**PROBLEM SET**
**a.** According to the commentary on Fareed Zakaria, how does Zakaria identify himself politically?
**b.** Do these statements agree with the commentary on Fareed Zakaria? For each, answer yes or no and quote the words that decide it. (i) Zakaria has been a columnist for Newsweek. (ii) Zakaria opposed Barack Obama for president. (iii) Paul Ryan's plan assumes federal spending at the level it was under Calvin Coolidge.

**DOCUMENT SECTION**
····················

Mr. Zakaria is no less direct and clear in his concluding points, as he calls out today's GOP to embrace the principles and identity that once made them an essential part of shaping the American economic and societal success story. In conclusion:
Conservatives used to be the ones with heads firmly based in reality...Today conservatives shy away from the sensible ideas of the Bowles-Simpson commission on deficit reduction because those ideas are too deeply rooted in, well, reality. Does anyone think we are really going to get federal spending to the level it was at under Calvin Coolidge, as Paul Ryan's plan assumes? Does anyone think we will deport 11 million people? 
We need conservative ideas to modernize the U.S. economy and reform American government. But what we have instead are policies that don't reform but just cut and starve government — a strategy that pays little attention to history or best practices from around the world and is based instead on a theory.
Amen, Mr. Zakaria. Thank you for the perspective. 


[*Fareed Zakaria has been managing editor of Foreign Affairs, a columnist for Newsweek and editor of Newsweek International, and now is Editor-at-Large of Time and host of CNN's Fareed Zakaria GPS. He has been called a liberal, a moderate, and a conservative, but identifies himself as a centrist. If you look across the span of his writing and speaking, it is hard to fit him into a tidy ideological or political identity, although he did support Barack Obama for president. His views and values are considered, well informed, and well reasoned. If one were to place Fareed Zakaria and David Brooks as the book-ends of the space defining a centrist orientation to government and political identity, it would be a well-informed, principled, practical, and honorable identity, indeed.]

····················

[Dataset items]

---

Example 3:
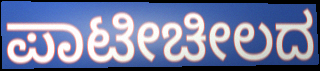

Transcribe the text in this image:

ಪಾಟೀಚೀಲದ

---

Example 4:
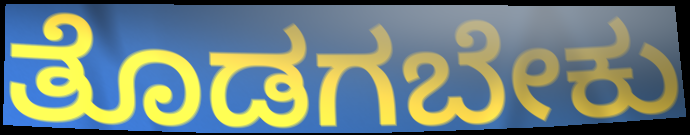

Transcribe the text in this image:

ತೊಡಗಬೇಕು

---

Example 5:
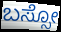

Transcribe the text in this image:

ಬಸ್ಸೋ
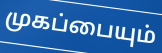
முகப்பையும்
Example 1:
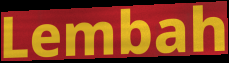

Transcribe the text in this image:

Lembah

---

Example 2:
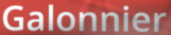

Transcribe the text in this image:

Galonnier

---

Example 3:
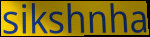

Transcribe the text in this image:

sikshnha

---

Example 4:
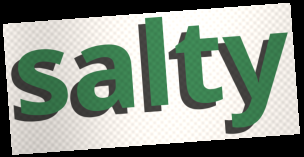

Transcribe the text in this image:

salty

····················

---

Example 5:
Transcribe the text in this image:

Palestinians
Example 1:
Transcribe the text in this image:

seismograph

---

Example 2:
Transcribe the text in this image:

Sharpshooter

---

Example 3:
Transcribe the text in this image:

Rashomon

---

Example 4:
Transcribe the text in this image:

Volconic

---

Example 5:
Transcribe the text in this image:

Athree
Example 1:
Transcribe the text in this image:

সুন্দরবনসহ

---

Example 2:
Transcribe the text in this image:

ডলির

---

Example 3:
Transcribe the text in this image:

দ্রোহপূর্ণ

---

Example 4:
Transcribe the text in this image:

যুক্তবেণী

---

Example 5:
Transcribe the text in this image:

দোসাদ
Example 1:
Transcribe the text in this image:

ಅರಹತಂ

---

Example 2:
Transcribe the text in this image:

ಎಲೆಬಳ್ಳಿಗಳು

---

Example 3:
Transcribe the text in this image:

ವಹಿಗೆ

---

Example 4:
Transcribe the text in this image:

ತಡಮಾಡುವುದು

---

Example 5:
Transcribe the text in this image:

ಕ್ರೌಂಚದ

····················

**IN RESPONSE**
**a.** He identifies himself as a centrist.

**b.**
(i) Yes: "a columnist for Newsweek"
(ii) No: "he did support Barack Obama for president"
(iii) Yes: "federal spending to the level it was at under Calvin Coolidge, as Paul Ryan's plan assumes"